About this task:
Copy out the lines of the listing exactly, starting with its first line and going on through the line that contains "g die ook mensen die het minder".

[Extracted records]
[Start of Attachment]

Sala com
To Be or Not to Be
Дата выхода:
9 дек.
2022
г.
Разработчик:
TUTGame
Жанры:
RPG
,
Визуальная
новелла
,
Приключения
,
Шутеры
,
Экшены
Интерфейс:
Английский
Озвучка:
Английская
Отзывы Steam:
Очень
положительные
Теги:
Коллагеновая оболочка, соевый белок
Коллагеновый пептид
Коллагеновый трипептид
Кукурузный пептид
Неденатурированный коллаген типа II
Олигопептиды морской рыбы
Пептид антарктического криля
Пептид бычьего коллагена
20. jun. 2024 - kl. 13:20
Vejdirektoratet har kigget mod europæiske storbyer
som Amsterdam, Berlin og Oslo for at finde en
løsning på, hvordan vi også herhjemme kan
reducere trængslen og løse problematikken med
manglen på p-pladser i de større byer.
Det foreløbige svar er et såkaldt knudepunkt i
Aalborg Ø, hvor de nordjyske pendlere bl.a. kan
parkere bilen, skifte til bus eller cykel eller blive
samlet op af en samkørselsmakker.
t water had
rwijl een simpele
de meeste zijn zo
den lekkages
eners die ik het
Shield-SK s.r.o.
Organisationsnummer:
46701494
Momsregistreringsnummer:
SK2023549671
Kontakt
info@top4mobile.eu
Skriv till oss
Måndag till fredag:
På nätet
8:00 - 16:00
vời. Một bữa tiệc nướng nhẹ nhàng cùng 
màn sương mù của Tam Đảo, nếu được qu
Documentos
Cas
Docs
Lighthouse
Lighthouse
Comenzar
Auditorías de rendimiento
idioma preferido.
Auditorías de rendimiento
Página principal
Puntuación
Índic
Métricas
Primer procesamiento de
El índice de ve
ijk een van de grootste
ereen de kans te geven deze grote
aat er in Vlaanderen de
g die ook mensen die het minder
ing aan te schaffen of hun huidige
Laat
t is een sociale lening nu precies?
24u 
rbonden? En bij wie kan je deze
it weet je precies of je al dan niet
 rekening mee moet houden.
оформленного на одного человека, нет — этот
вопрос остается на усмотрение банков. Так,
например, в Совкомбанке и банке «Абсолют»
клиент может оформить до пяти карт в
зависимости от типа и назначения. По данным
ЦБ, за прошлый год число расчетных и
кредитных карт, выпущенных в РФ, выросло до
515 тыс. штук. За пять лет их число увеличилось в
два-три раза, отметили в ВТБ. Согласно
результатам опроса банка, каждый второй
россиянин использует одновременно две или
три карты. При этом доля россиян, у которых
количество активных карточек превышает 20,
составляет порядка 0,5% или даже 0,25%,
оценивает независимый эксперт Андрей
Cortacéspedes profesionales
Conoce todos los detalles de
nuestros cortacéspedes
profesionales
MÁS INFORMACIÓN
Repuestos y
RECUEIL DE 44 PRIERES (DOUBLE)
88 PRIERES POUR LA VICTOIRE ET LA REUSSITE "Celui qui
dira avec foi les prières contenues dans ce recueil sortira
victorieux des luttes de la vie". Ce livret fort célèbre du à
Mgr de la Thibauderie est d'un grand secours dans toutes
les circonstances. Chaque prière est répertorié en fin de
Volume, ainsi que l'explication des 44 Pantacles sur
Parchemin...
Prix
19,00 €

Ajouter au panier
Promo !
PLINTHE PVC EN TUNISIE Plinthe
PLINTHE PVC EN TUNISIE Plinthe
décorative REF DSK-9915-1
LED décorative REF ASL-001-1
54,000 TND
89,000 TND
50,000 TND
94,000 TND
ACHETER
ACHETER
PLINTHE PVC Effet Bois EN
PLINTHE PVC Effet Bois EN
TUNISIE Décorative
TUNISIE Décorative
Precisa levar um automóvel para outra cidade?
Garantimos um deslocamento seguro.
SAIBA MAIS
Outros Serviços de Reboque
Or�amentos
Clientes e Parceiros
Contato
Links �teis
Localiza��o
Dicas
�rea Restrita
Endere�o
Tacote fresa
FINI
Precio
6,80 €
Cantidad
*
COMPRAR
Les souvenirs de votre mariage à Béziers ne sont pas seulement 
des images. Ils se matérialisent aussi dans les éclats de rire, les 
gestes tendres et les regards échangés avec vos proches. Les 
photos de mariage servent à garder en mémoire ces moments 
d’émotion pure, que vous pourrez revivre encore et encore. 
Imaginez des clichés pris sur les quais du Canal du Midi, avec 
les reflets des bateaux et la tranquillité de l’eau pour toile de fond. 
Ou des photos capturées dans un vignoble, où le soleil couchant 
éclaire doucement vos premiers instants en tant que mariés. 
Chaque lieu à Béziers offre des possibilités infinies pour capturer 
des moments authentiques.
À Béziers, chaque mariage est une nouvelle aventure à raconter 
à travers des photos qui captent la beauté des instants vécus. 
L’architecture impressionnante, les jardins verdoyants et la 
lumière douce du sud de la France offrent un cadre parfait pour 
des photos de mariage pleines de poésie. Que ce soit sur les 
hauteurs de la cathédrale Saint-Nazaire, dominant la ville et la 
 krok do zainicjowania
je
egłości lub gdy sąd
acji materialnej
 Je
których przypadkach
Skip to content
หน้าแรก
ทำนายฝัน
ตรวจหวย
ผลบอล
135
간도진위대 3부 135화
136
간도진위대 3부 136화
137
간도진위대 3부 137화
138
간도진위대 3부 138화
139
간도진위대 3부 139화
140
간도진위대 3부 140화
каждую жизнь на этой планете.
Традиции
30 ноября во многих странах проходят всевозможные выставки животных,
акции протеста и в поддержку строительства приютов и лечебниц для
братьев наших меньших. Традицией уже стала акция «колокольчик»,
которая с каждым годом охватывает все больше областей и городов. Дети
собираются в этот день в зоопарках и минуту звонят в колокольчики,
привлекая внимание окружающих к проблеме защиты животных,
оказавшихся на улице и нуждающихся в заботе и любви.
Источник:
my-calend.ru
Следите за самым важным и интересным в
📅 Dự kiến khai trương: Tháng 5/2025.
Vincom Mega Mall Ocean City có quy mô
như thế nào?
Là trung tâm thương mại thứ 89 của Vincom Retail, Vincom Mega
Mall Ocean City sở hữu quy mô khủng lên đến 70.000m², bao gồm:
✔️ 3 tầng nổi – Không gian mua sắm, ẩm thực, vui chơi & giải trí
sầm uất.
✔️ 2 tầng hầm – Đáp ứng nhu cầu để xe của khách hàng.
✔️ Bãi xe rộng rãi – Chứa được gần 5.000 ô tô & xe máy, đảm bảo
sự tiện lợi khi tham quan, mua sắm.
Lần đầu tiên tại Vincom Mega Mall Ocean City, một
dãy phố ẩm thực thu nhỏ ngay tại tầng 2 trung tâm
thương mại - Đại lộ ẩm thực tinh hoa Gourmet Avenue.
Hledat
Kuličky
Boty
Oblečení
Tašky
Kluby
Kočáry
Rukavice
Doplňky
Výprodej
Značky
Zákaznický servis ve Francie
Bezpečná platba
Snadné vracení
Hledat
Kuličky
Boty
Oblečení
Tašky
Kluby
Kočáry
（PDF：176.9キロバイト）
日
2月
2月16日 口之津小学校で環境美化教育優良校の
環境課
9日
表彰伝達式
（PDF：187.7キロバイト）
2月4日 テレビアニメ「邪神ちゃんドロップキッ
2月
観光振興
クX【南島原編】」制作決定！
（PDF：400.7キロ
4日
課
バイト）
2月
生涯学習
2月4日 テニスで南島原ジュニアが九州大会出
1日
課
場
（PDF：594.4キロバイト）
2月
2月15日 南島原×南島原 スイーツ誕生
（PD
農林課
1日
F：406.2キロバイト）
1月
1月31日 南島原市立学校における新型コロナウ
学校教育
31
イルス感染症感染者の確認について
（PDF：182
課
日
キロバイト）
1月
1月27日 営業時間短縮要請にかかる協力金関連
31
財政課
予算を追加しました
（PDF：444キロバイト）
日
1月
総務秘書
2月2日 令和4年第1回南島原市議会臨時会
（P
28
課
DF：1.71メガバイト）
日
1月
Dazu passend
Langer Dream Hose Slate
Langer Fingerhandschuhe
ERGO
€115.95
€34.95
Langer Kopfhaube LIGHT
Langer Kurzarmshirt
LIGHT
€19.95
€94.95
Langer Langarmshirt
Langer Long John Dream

[End of Attachment]

Exercise answer:
Sala com
To Be or Not to Be
Дата выхода:
9 дек.
2022
г.
Разработчик:
TUTGame
Жанры:
RPG
,
Визуальная
новелла
,
Приключения
,
Шутеры
,
Экшены
Интерфейс:
Английский
Озвучка:
Английская
Отзывы Steam:
Очень
положительные
Теги:
Коллагеновая оболочка, соевый белок
Коллагеновый пептид
Коллагеновый трипептид
Кукурузный пептид
Неденатурированный коллаген типа II
Олигопептиды морской рыбы
Пептид антарктического криля
Пептид бычьего коллагена
20. jun. 2024 - kl. 13:20
Vejdirektoratet har kigget mod europæiske storbyer
som Amsterdam, Berlin og Oslo for at finde en
løsning på, hvordan vi også herhjemme kan
reducere trængslen og løse problematikken med
manglen på p-pladser i de større byer.
Det foreløbige svar er et såkaldt knudepunkt i
Aalborg Ø, hvor de nordjyske pendlere bl.a. kan
parkere bilen, skifte til bus eller cykel eller blive
samlet op af en samkørselsmakker.
t water had
rwijl een simpele
de meeste zijn zo
den lekkages
eners die ik het
Shield-SK s.r.o.
Organisationsnummer:
46701494
Momsregistreringsnummer:
SK2023549671
Kontakt
info@top4mobile.eu
Skriv till oss
Måndag till fredag:
På nätet
8:00 - 16:00
vời. Một bữa tiệc nướng nhẹ nhàng cùng 
màn sương mù của Tam Đảo, nếu được qu
Documentos
Cas
Docs
Lighthouse
Lighthouse
Comenzar
Auditorías de rendimiento
idioma preferido.
Auditorías de rendimiento
Página principal
Puntuación
Índic
Métricas
Primer procesamiento de
El índice de ve
ijk een van de grootste
ereen de kans te geven deze grote
aat er in Vlaanderen de
g die ook mensen die het minder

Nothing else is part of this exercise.